The majority of current cancer treatments is limited, as tumors are able to develop drug resistance. In particular, anti-metabolic drugs, which aim to mimic starvation in cancerous cells, have been observed to induce autophagy – a cellular defense mechanism, which helps the tumor escape cell death, thus gaining resistance to the drug.
Autophagy is a self-digestion process, usually activated under nutrient deprivation. A cell degrades non-essential components under these conditions to provide molecules for energy production and other metabolic reactions critical for survival. Essentially, this state is associated with halted proliferation, and a number of anti-metabolic drugs have been related to decreased cancerous growth in vitro and in vivo. However, since autophagy generally protects the cells from undergoing apoptosis, the growth of a tumor cannot be completely suppressed.
A new research published in Cancer & Metabolism suggests a traditional antimalarial drug – chloroquine, is able to inhibit autophagy, and, used in combination with anti-metabolites, can boost their cytotoxic effect significantly.
In the beginning cancerous cells are “tricked” into a state of starvation by inhibiting enzymes of the glycolytic pathway – the main energetic pathway in the cell. Nutrient deficiency response leads to lower glucose uptake and reduced cell proliferation, survival pathways are activated through autophagy. However, the administration of chloroquine leads to halted autophagic response, as such leaving the cells “stranded”. The cells eventually go through apoptosis, degrading the tumor from within, as they are unable to recover.

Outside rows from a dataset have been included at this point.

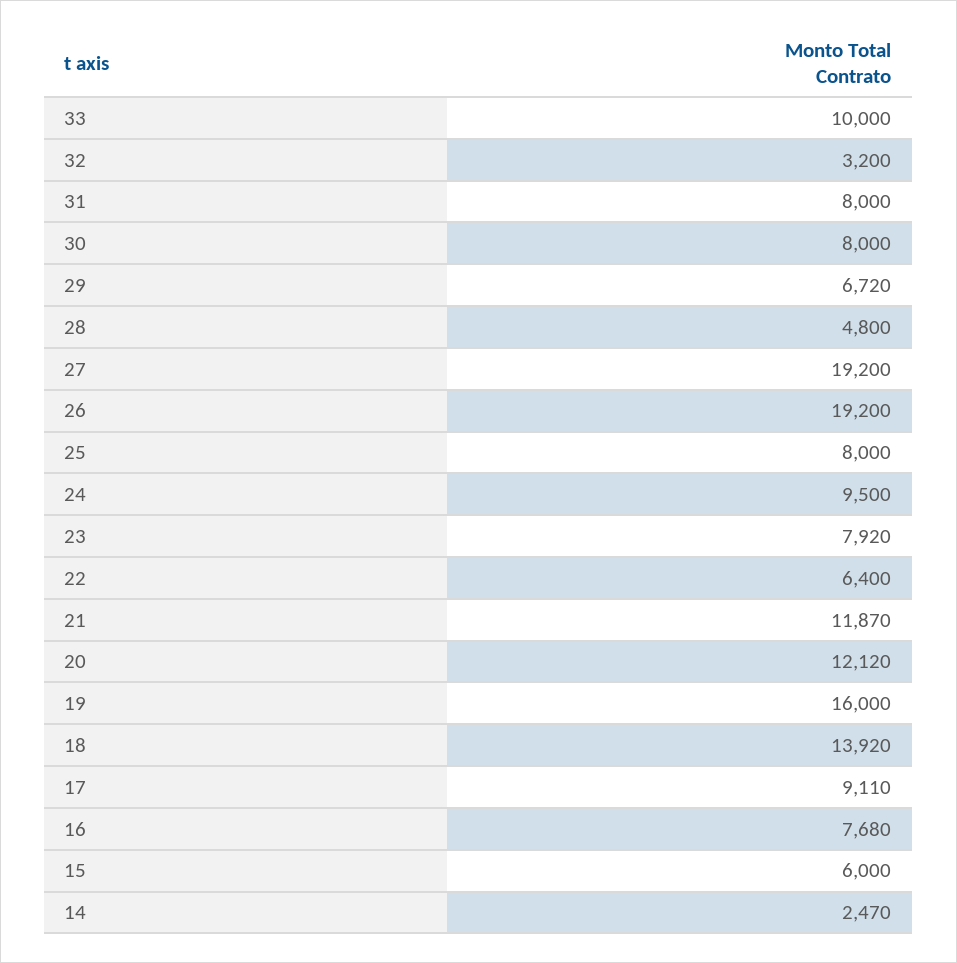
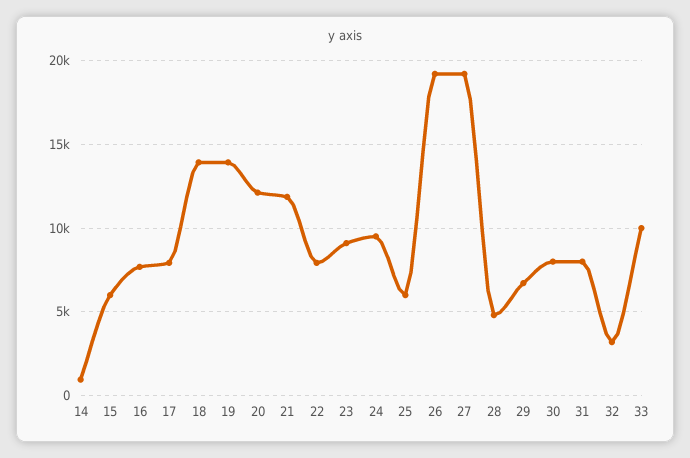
  {
    "33": 10000,
    "32": 3200,
    "31": 8000,
    "30": 8000,
    "29": 6720,
    "28": 4800,
    "27": 19200,
    "26": 19200,
-   "25": 8000,
+   "25": 6000,
    "24": 9500,
-   "23": 7920,
+   "23": 9000,
-   "22": 6400,
+   "22": 8000,
    "21": 11870,
    "20": 12120,
-   "19": 16000,
+   "19": 14000,
    "18": 13920,
-   "17": 9110,
+   "17": 8000,
    "16": 7680,
    "15": 6000,
-   "14": 2470
+   "14": 1000
  }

Chloroquine, which has been used as an anti-malarial agent since 1940s, has only recently been observed to induce cancer cell death, as is currently being used in combination with a number of chemotherapeutic drugs in human cancer clinical trials.
The research shows that use of chloroquine with anti-metabolites in fact leads to significantly smaller tumors in an animal model, as compared to either therapy applied on its own. By increasing the rate of apoptosis, chloroquine improves the anti-growth effect of the primary drug, and should be explored as a potent supplement to different anti-cancer treatment options.
Uncovering the autophagy-driven tumor survival mechanism is a major milestone in the fight against cancer, and could lead to better cancer-specific therapeutics, potentially reducing the global burden of the disease.